I'm personally curious how charity manifests in the Boalt community. We spend a lot of time discussing how (and whether) Boalt raises money. What about other charities? How do you reconcile student debt with charitable giving or tithing? What charities have come to your attention as worthwhile?

And feel free to comment anonymously - my usual scorn for anonymous commenting is wholly inappropriate here, and this is a dialogue perhaps best accomplished behind the internet's veils.

9 Comments:

Anonymous Anonymous said...

Max--the discussion at Volokh addresses many of those issues. Take a look.

11/20/2006 2:01 PM  
Anonymous Anonymous said...

Yep it does, in fact, while liberals make more money than conservatives, they give less to charity. This is in real terms also, not relative. The difference is actually pretty remarkable.

The one thing I believe they fail to account for is that more liberals live in higher tax rate states, and so would pay higher taxes and have less desire to be charitable. I know I would donate less money in CA than in UT, for example. I'm not saying it would eliminate the statistical difference, but it may be a mitigating factor.

11/20/2006 3:13 PM  
Anonymous Anonymous said...

3:13, but that doesn't solve the problem. The study finds that people who are pro-redistribution of wealth are less likely to be charitable. Well, if you are pro-redistribution of wealth, you are also likely to vote for higher taxes. All you would do is turn it into a chicken and the egg situation.

11/20/2006 4:19 PM  
Anonymous Anonymous said...

what about charitable deductions, 3:13? an individual paying a higher tax rate (i.e. in CA) has more of an incentive to give, and thus lower his tax liability, then does an individual in a lower tax bracket in TX.

11/20/2006 4:41 PM  
Anonymous Anonymous said...

I've spoken with many a religious conservative on this issue and they all claim (privately of course) that no one knows they give money because they don't tell anyone.

11/20/2006 10:25 PM  
Anonymous Anonymous said...

10:25,

That's true, I believe. The proverbial phrase "the left hand doesn't know what the right is doing," is in the Bible and was originally not an insult but a suggestion about giving money to charity without anyone (including your own left hand) know that you're doing so.

11/21/2006 7:51 AM  
Anonymous Anonymous said...

I think it's also important to differentiate between charities. I have seen data on giving patterns that show charitable giving coming back to the giver's community (i.e. arts, churches, and schools).

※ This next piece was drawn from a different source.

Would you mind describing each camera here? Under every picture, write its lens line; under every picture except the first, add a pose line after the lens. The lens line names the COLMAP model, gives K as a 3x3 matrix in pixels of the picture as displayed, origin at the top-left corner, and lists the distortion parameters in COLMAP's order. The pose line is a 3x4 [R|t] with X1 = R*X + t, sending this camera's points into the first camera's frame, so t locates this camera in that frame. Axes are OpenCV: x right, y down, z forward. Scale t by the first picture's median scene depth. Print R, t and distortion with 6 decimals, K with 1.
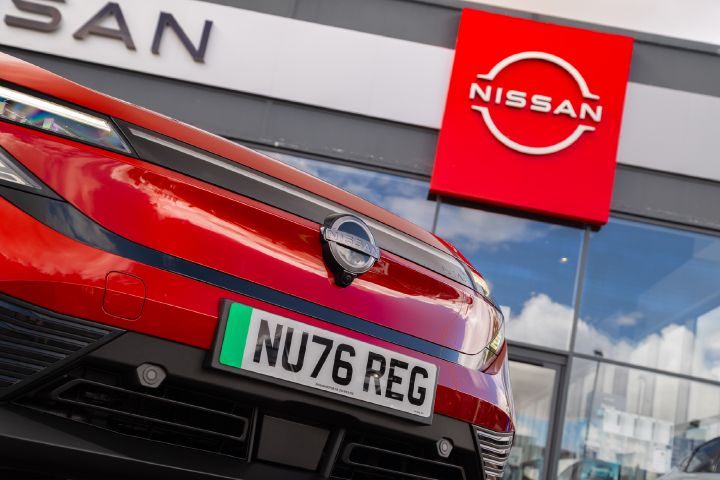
lens RADIAL K [[982.9, 0, 349.4], [0, 982.9, 238.2], [0, 0, 1]] dist [0.119627, 0.001978]
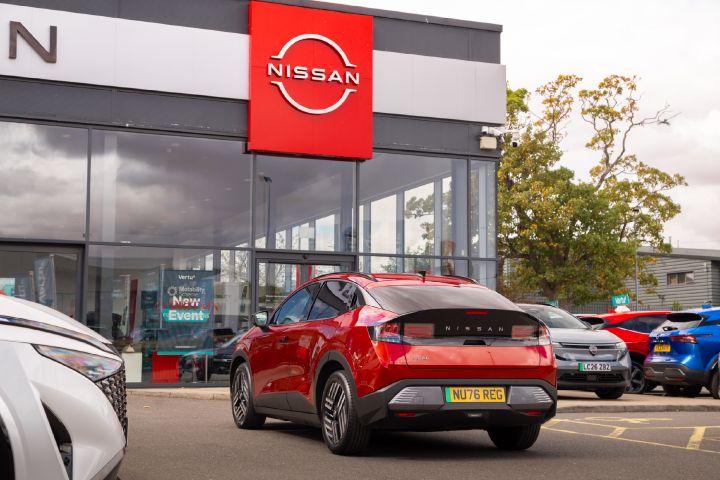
lens RADIAL K [[1112.5, 0, 347.6], [0, 1112.5, 241.2], [0, 0, 1]] dist [0.060787, 0.025144]
pose [[0.919113, -0.147060, 0.365521, -0.359416], [0.075392, 0.976232, 0.203192, -0.219872], [-0.386715, -0.159199, 0.908354, -0.433610]]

So giving is not necessarily charitable or redistributive.

11/21/2006 10:36 AM  
Anonymous Anonymous said...

I think it's (perhaps) telling that no one has taken Tom up on his invention to talk about personal giving while in school. Perhaps that just proves the point of the book.

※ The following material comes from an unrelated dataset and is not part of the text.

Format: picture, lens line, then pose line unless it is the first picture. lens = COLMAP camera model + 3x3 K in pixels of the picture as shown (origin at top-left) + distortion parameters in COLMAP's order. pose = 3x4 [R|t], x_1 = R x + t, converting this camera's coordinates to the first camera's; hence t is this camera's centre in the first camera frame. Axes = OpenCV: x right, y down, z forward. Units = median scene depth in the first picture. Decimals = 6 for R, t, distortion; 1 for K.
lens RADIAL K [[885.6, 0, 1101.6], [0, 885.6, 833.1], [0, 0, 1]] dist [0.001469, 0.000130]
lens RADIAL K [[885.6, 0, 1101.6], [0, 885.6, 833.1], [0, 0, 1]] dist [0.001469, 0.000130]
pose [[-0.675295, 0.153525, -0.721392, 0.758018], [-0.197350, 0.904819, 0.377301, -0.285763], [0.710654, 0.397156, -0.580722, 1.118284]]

I contined my charitable giving while in law school. I never gave that much to any one organization, but I figured that because I was married and in school I could easily afford to give. The fact that I was paying interest on my giving never really entered into the equation as I never gave more than $150 at a time.

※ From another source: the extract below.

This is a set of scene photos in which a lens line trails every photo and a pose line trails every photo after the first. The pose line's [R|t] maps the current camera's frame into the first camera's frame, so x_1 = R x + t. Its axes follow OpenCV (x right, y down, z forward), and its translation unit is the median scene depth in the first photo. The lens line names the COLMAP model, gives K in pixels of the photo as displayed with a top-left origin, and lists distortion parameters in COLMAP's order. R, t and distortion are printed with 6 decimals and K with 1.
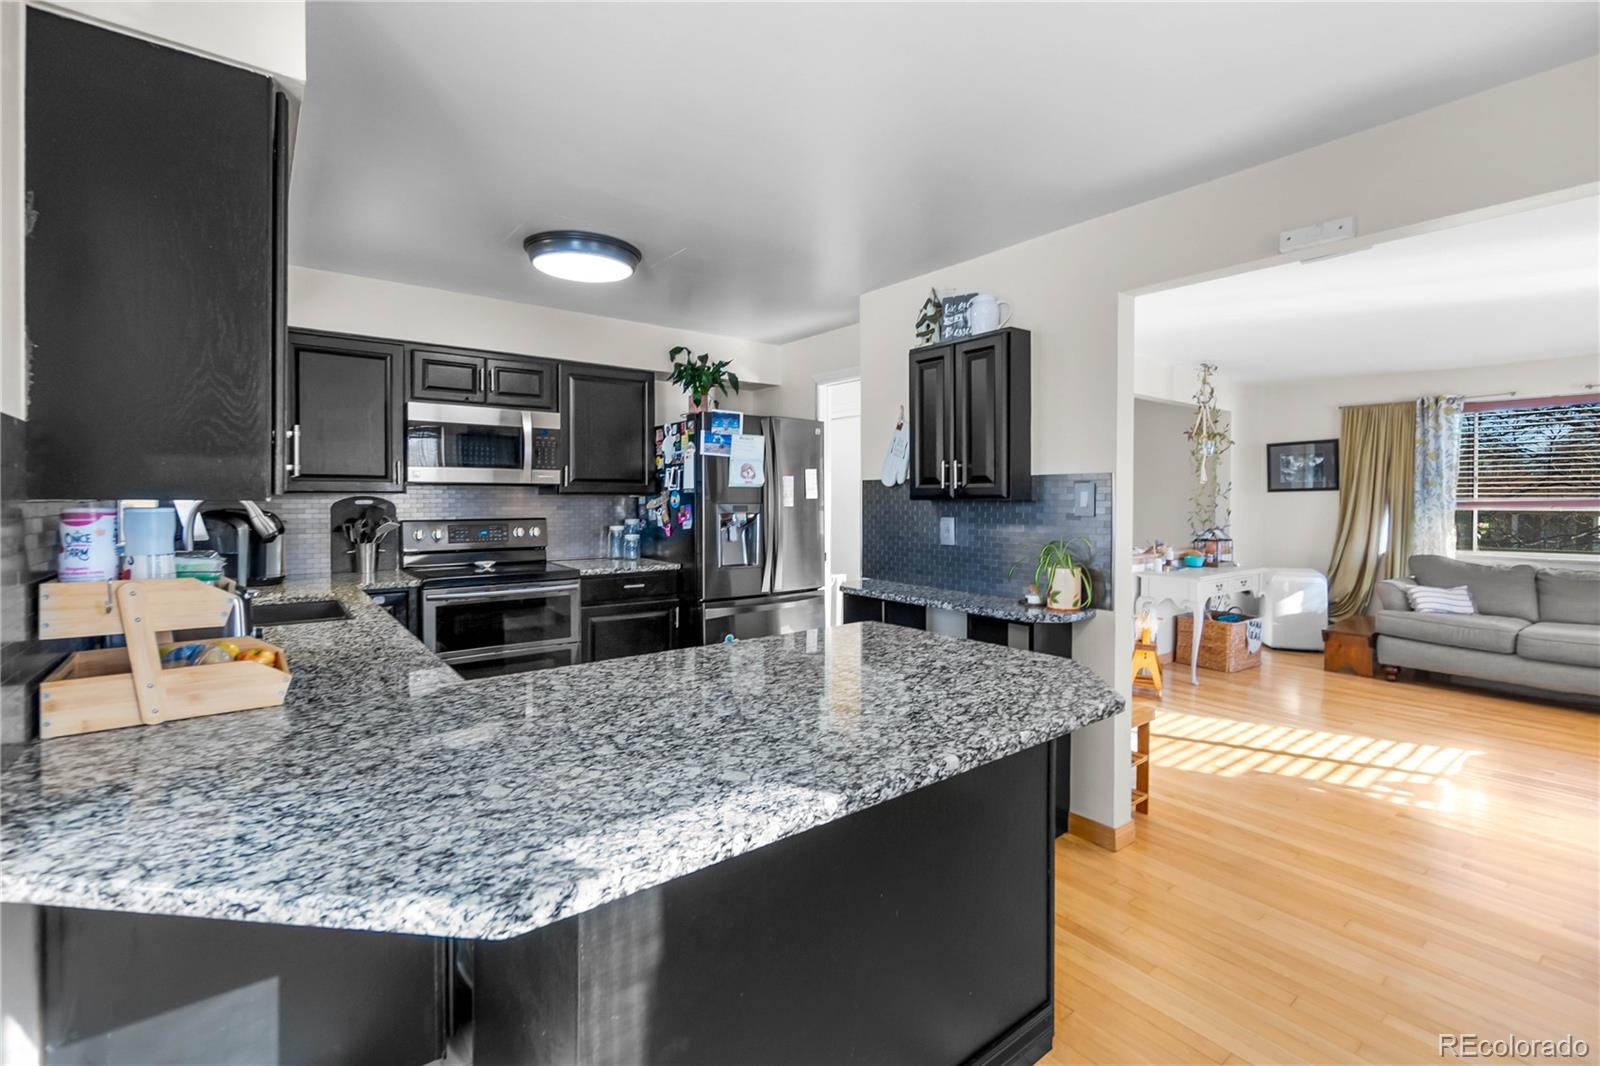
lens RADIAL K [[707.0, 0, 794.3], [0, 707.0, 521.3], [0, 0, 1]] dist [-0.003928, -0.000355]
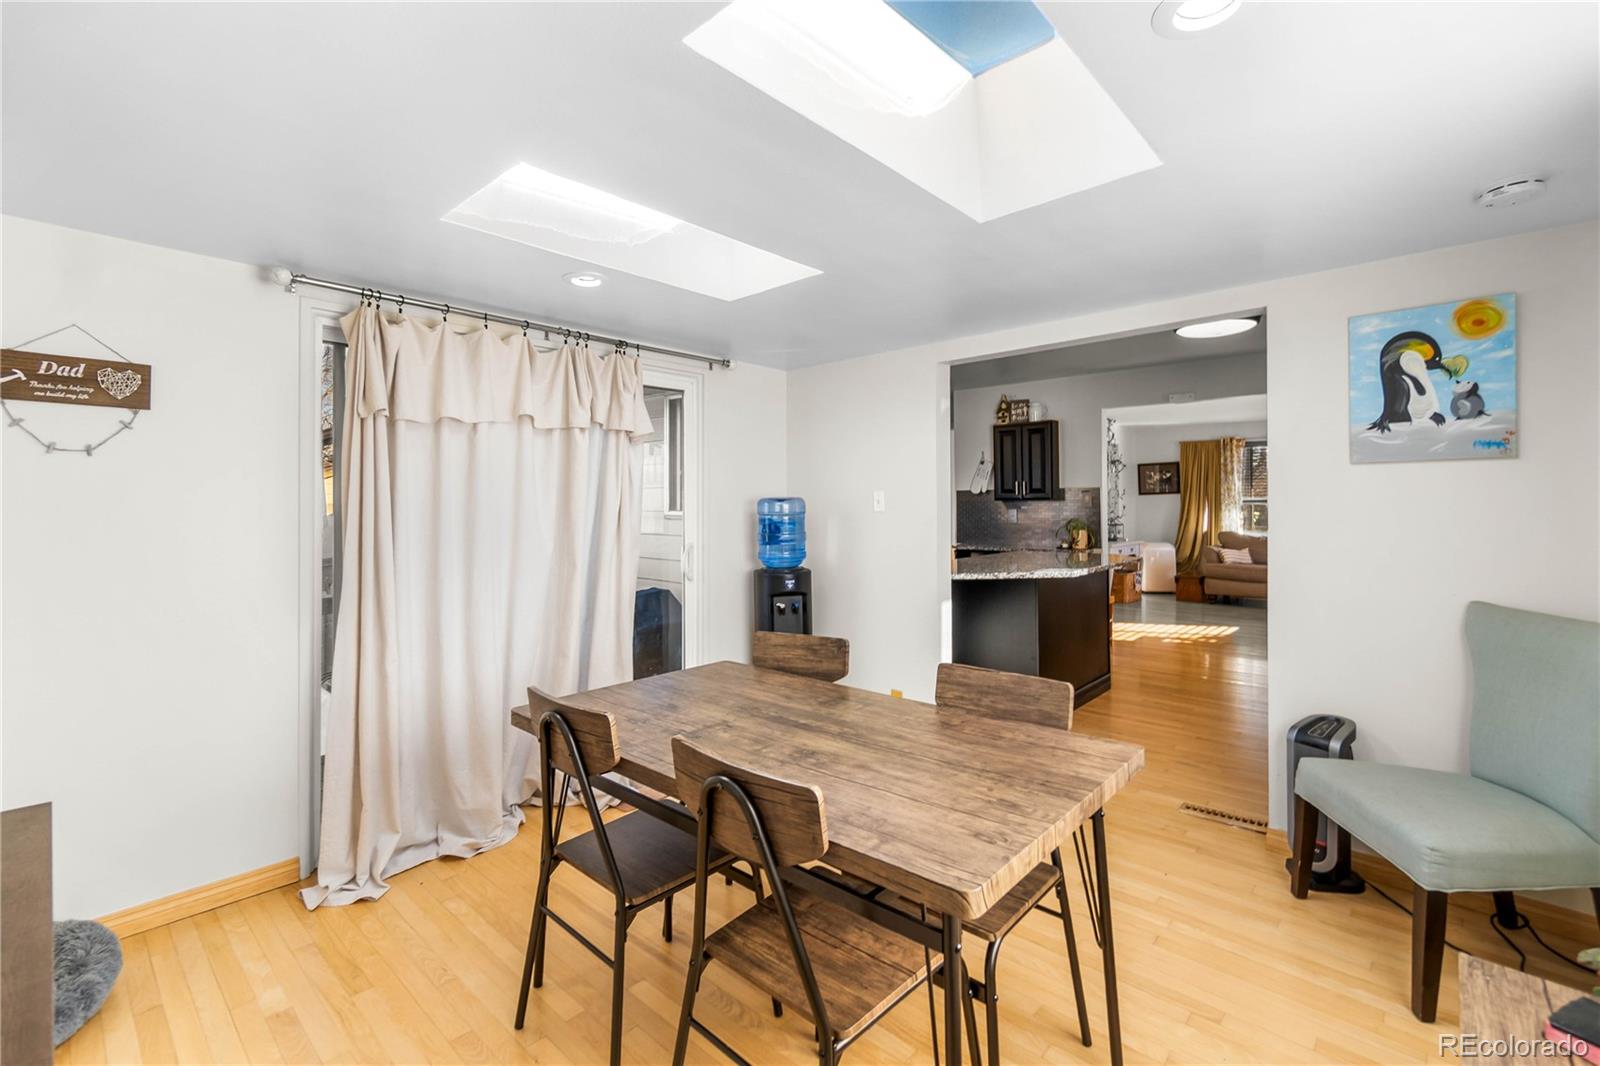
lens RADIAL K [[697.6, 0, 807.2], [0, 697.6, 508.5], [0, 0, 1]] dist [-0.001866, -0.000036]
pose [[0.983844, -0.008792, 0.178811, -0.420322], [0.012860, 0.999684, -0.021606, 0.016657], [-0.178565, 0.023556, 0.983646, -0.496041]]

While I'd like to really increase my giving now that I have a BigLaw job, with the prospect of actually making loan payment imminent, I haven't increased my giving level as much as I'd hoped.

11/21/2006 3:31 PM  
Anonymous Anonymous said...

I'll take Tom up on it.

I have tithed while in law school. I tithe on income (mine and spouse's) but not on borrowed money. Loans aren't income--they are consumption. But I will tithe on the income used to pay off the loans when the time comes, so it all comes out the same in the end.

Since it seems relevant to the conversation, I'll state that I'm one of the (closeted) Boalt conservatives.